— Problem statement —
Where in the data below does the word "assign" appear? Copy each line that holds it.

[Opening Records shown section]

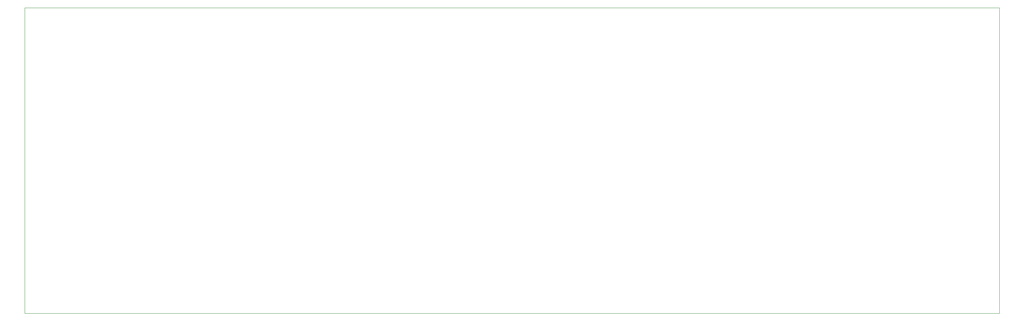
<source format=gm1>
%TF.GenerationSoftware,KiCad,Pcbnew,7.0.8*%
%TF.CreationDate,2023-11-11T14:32:38+05:30*%
%TF.ProjectId,DevBoard,44657642-6f61-4726-942e-6b696361645f,rev?*%
%TF.SameCoordinates,Original*%
%TF.FileFunction,Profile,NP*%
%FSLAX46Y46*%
G04 Gerber Fmt 4.6, Leading zero omitted, Abs format (unit mm)*
G04 Created by KiCad (PCBNEW 7.0.8) date 2023-11-11 14:32:38*
%MOMM*%
%LPD*%
G01*
G04 APERTURE LIST*
%TA.AperFunction,Profile*%
%ADD10C,0.100000*%
%TD*%
G04 APERTURE END LIST*
D10*
X91617800Y-108864400D02*
X325831200Y-108864400D01*
X325831200Y-182422800D01*
X91617800Y-182422800D01*
X91617800Y-108864400D01*
M02*

</source>
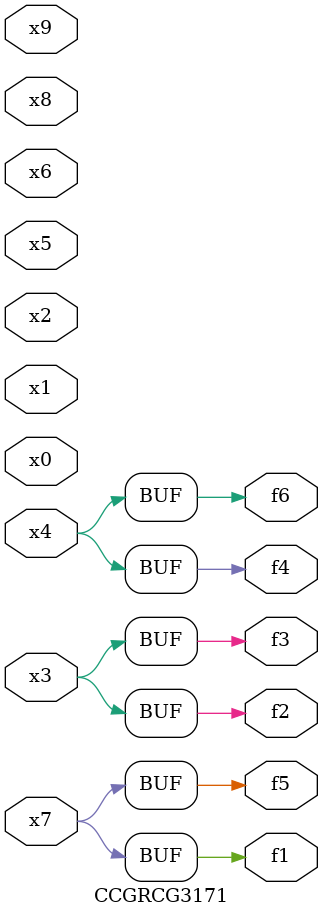
<source format=v>
module CCGRCG3171(
	input x0, x1, x2, x3, x4, x5, x6, x7, x8, x9,
	output f1, f2, f3, f4, f5, f6
);
	assign f1 = x7;
	assign f2 = x3;
	assign f3 = x3;
	assign f4 = x4;
	assign f5 = x7;
	assign f6 = x4;
endmodule

</source>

[Closing Records shown section]

— Answer to this problem —
	assign f1 = x7;
	assign f2 = x3;
	assign f3 = x3;
	assign f4 = x4;
	assign f5 = x7;
	assign f6 = x4;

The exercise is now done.